Source records section start
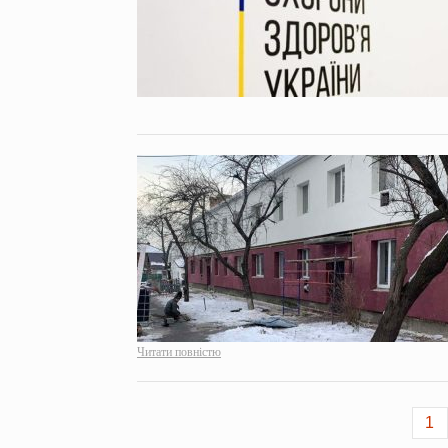
Читати повністю
1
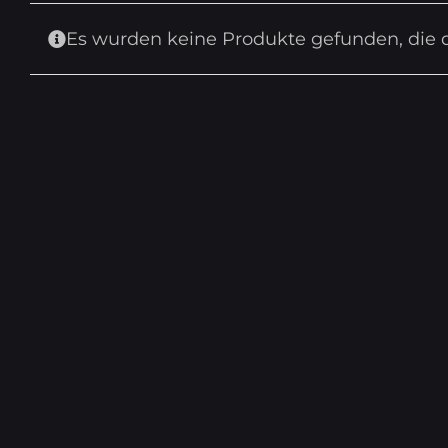
Es wurden keine Produkte gefunden, die 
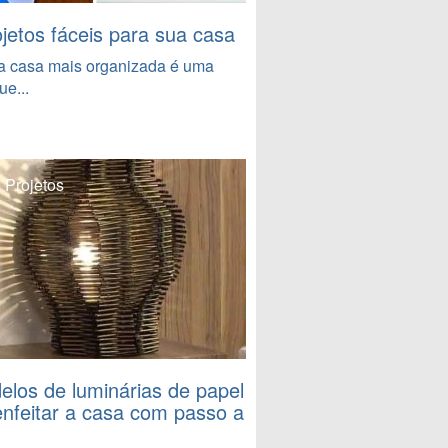
ojetos fáceis para sua casa
a casa mais organizada é uma
ue...
 Projetos
elos de luminárias de papel
enfeitar a casa com passo a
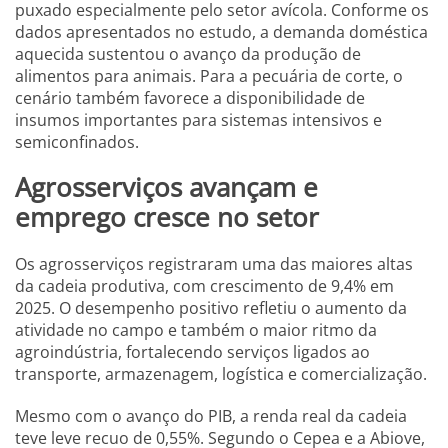
puxado especialmente pelo setor avícola. Conforme os
dados apresentados no estudo, a demanda doméstica
aquecida sustentou o avanço da produção de
alimentos para animais. Para a pecuária de corte, o
cenário também favorece a disponibilidade de
insumos importantes para sistemas intensivos e
semiconfinados.
Agrosserviços avançam e
emprego cresce no setor
Os agrosserviços registraram uma das maiores altas
da cadeia produtiva, com crescimento de 9,4% em
2025. O desempenho positivo refletiu o aumento da
atividade no campo e também o maior ritmo da
agroindústria, fortalecendo serviços ligados ao
transporte, armazenagem, logística e comercialização.
Mesmo com o avanço do PIB, a renda real da cadeia
teve leve recuo de 0,55%. Segundo o Cepea e a Abiove,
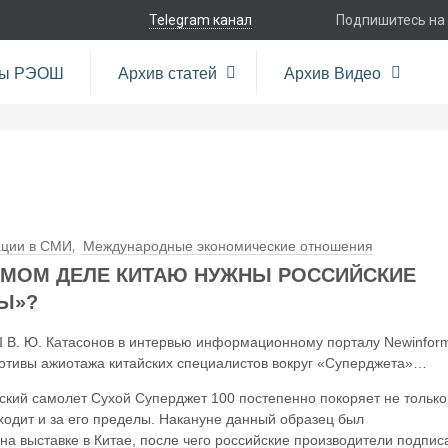
Telegram канал
Подпишитесь на
ры РЭОШ
Архив статей
Архив Видео
,
ации в СМИ
Международные экономические отношения
АМОМ ДЕЛЕ КИТАЮ НУЖНЫ РОССИЙСКИЕ
Ы»?
В. Ю. Катасонов в интервью информационному порталу Newinfor
отивы ажиотажа китайских специалистов вокруг «Суперджета»…
ский самолет Сухой Суперджет 100 постепенно покоряет не только
ходит и за его пределы. Накануне данный образец был
а выставке в Китае, после чего российские производители подпис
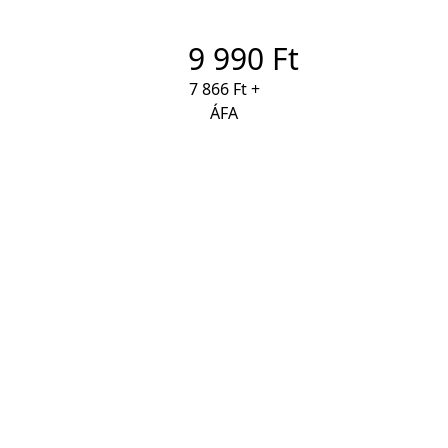
9 990 Ft
7 866 Ft +
ÁFA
Source records section end
Please retype the whole listing above exactly, without any of its images.

**Written reply**
Читати повністю
1
Es wurden keine Produkte gefunden, die 
ojetos fáceis para sua casa
a casa mais organizada é uma
ue...
 Projetos
elos de luminárias de papel
enfeitar a casa com passo a
puxado especialmente pelo setor avícola. Conforme os
dados apresentados no estudo, a demanda doméstica
aquecida sustentou o avanço da produção de
alimentos para animais. Para a pecuária de corte, o
cenário também favorece a disponibilidade de
insumos importantes para sistemas intensivos e
semiconfinados.
Agrosserviços avançam e
emprego cresce no setor
Os agrosserviços registraram uma das maiores altas
da cadeia produtiva, com crescimento de 9,4% em
2025. O desempenho positivo refletiu o aumento da
atividade no campo e também o maior ritmo da
agroindústria, fortalecendo serviços ligados ao
transporte, armazenagem, logística e comercialização.
Mesmo com o avanço do PIB, a renda real da cadeia
teve leve recuo de 0,55%. Segundo o Cepea e a Abiove,
Telegram канал
Подпишитесь на
ры РЭОШ
Архив статей
Архив Видео
,
ации в СМИ
Международные экономические отношения
АМОМ ДЕЛЕ КИТАЮ НУЖНЫ РОССИЙСКИЕ
Ы»?
В. Ю. Катасонов в интервью информационному порталу Newinfor
отивы ажиотажа китайских специалистов вокруг «Суперджета»…
ский самолет Сухой Суперджет 100 постепенно покоряет не только
ходит и за его пределы. Накануне данный образец был
а выставке в Китае, после чего российские производители подпис
9 990 Ft
7 866 Ft +
ÁFA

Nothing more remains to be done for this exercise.